Wall Street Journal

 

 

Ullico's Finance Chief Quits in Protest of Its Management

 

Wall Street Journal Staff Reporter Tom Hamburger contributed to this report

Thursday March 6, 1:18 PM

 

WASHINGTON -- The chief financial officer of Ullico Inc. has stepped down, criticizing top management for an "unwillingness to face the financial crisis" confronting the union-owned financial-services company, Thursday's Wall Street Journal reported. "Your failure to act ... puts the survival of Ullico in greater and greater jeopardy with each day that passes," John Grelle wrote Ullico's president and board in his resignation letter last week. "There is precious little time left and the absence of any written real actionable plan could cause the demise of Ullico in the relatively near future."

 

The company has seen ongoing operating losses at its life and property/casualty insurance subsidiaries as well as substantial operating deficits in each of the past two years in several of its business lines. Mr. Grelle said proposals he developed to help shore up the finances were largely ignored. He declined to respond to requests for comment on his letter.

 

Ullico President Robert Georgine, former head of the Building Trades division of the AFL-CIO, rejected Mr. Grelle's criticism, saying that the company was developing a clear plan to resolve current financial difficulties. In a letter responding to Mr.
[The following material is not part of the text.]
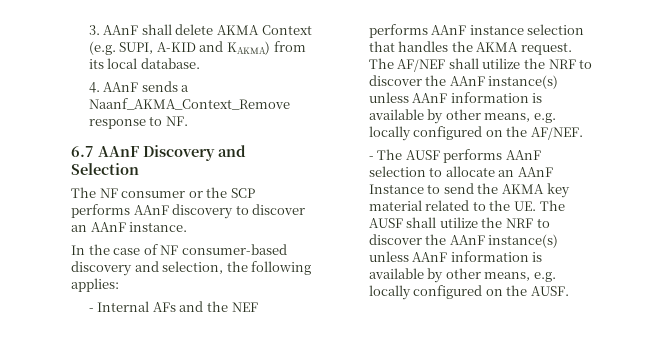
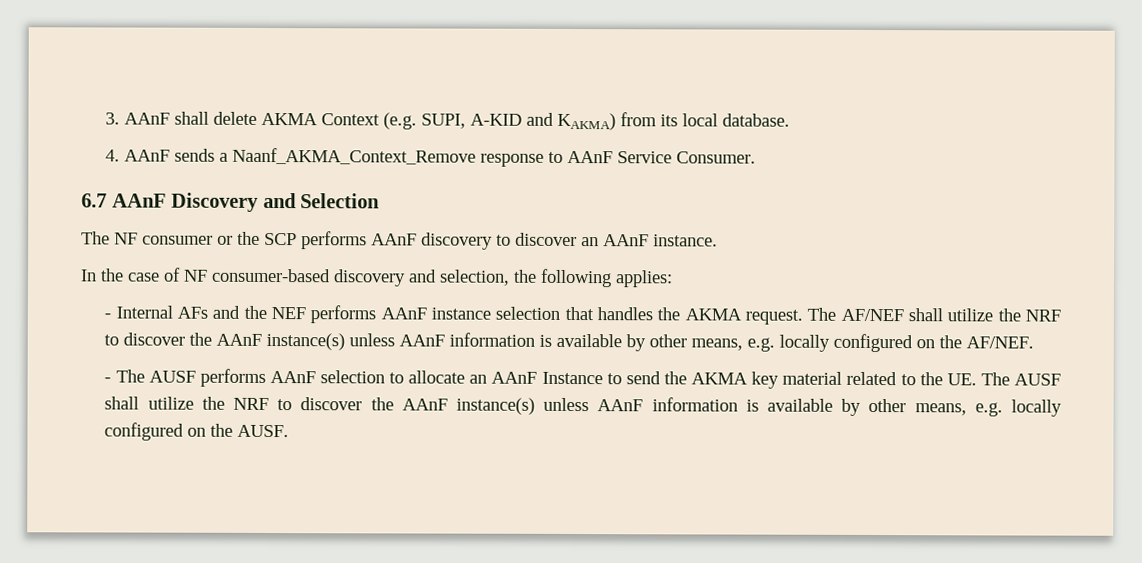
[165,116,188,126] NF. -> [567,150,757,164] AAnF Service Consumer.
Grelle, he said he has brought in an outside consultant to develop a "Corporate Action Plan" within 30 days.

 

Days after the exchange, A.M. Best Co. downgraded Ullico's life-insurance divisions from B-plus (very good) to B (fair) due in part to "the limited financial flexibility of the parent holding company."

 

In addition to the downgrade, Ullico is facing stepped-up state and federal investigations into its operations, particularly the lucrative stock deals offered exclusively to top officers and board members. The Labor Department is investigating whether Ullico board members enriched themselves with the questionable stock deals at the expense of several unions and their pension funds. A federal court hearing is set for next week as the Labor Department seeks company documents.

 

Wall Street Journal Staff Reporter Tom Hamburger contributed to this report.